Only the lines containing "rechazado" should appear in the answer, copied from the listing below.

§ **MATERIAL PROVIDED**
[Start of Attachment]

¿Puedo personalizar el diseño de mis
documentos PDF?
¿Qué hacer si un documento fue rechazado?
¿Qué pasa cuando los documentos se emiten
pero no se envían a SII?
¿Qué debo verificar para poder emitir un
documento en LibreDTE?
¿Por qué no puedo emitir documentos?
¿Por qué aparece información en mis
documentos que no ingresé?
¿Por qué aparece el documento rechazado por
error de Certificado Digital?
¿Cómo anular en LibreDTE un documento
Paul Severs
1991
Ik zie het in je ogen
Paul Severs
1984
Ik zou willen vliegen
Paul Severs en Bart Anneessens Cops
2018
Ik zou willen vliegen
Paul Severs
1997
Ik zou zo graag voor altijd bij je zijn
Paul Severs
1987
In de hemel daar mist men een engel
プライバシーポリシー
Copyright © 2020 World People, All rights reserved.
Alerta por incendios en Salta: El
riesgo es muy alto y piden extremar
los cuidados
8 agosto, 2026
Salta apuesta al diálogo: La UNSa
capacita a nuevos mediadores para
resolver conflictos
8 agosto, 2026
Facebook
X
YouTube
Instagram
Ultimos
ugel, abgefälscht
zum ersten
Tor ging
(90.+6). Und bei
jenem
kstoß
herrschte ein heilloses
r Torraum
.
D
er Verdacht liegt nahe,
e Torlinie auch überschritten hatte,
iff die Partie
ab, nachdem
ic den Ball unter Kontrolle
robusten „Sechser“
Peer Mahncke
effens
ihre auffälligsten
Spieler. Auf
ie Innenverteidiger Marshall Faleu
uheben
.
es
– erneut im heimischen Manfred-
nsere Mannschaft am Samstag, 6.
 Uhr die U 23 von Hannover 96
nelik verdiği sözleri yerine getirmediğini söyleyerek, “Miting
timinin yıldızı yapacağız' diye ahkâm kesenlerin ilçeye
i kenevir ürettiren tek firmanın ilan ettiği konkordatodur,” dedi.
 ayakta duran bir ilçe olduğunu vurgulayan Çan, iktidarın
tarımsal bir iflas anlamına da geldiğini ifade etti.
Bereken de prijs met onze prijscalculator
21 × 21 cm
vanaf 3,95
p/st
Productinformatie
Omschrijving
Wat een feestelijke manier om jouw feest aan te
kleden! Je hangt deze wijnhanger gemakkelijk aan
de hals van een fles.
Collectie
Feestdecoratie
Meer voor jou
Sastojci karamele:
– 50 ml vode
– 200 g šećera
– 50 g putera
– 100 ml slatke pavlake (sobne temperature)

[End of Attachment]
[Start of Attachment]

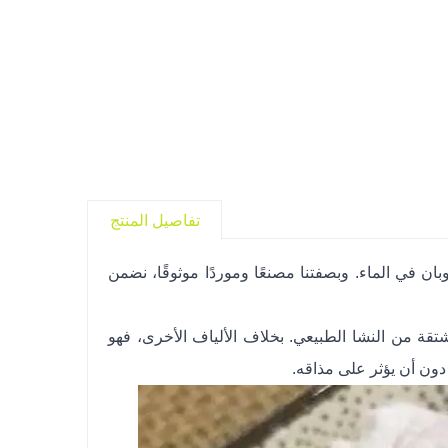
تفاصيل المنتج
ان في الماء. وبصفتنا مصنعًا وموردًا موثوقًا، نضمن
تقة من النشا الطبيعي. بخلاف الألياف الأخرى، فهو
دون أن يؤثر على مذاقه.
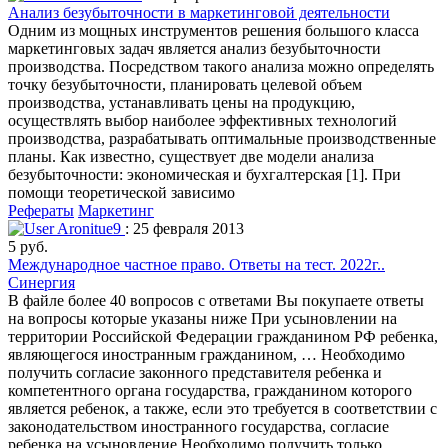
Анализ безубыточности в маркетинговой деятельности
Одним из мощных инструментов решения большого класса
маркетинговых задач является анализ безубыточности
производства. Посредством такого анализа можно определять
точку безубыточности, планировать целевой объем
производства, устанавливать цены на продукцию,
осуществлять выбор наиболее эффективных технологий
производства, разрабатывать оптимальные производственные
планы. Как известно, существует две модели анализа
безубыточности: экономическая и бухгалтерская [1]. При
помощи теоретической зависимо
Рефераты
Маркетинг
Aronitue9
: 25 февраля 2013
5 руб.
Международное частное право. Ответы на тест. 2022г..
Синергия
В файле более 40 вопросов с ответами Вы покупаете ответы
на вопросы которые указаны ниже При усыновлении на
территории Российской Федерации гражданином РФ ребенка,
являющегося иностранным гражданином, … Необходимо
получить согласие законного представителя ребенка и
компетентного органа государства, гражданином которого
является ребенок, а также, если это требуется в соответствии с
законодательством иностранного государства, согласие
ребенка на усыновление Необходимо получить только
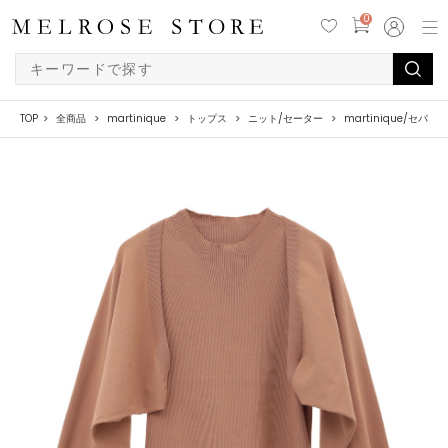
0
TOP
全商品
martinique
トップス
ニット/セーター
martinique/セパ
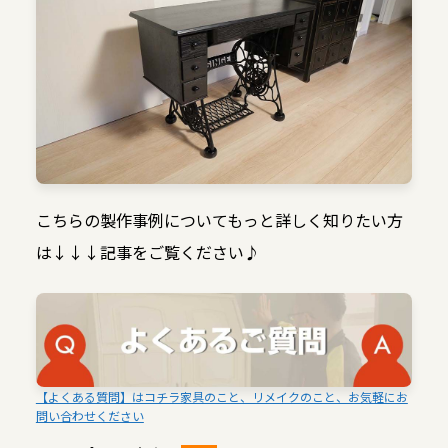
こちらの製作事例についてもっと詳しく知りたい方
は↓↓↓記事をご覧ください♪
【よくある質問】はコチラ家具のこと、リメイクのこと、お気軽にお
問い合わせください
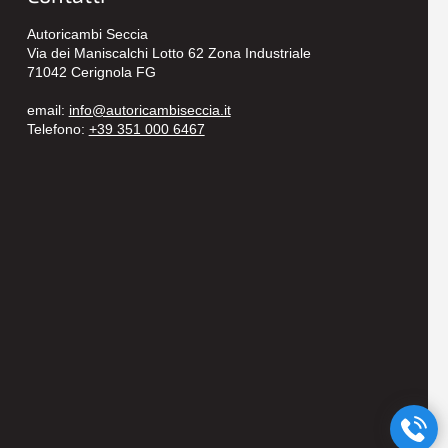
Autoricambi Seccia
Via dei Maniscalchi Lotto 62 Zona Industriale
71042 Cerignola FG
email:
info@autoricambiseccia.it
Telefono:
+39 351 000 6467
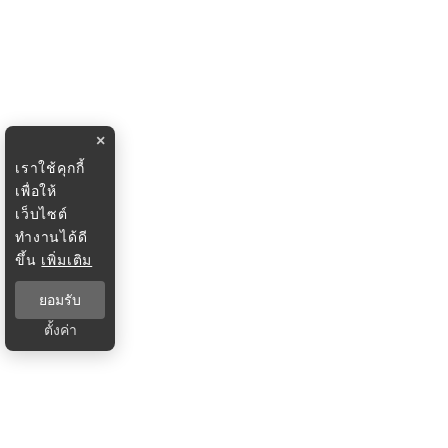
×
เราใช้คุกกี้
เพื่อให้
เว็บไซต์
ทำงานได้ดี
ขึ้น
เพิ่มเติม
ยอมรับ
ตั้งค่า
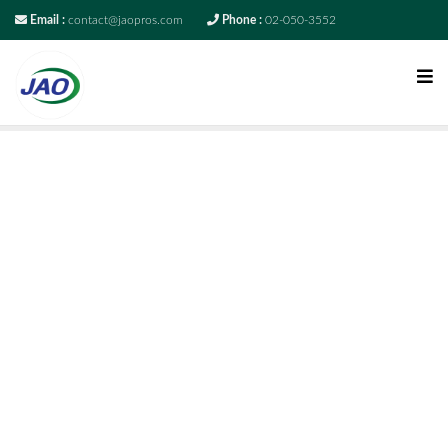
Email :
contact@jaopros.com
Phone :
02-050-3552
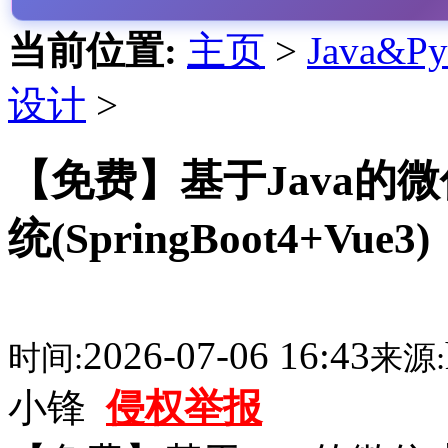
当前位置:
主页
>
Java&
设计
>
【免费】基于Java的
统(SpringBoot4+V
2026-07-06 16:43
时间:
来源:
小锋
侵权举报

[End of Attachment]

§ **EXERCISE OUTPUT**
¿Qué hacer si un documento fue rechazado?
¿Por qué aparece el documento rechazado por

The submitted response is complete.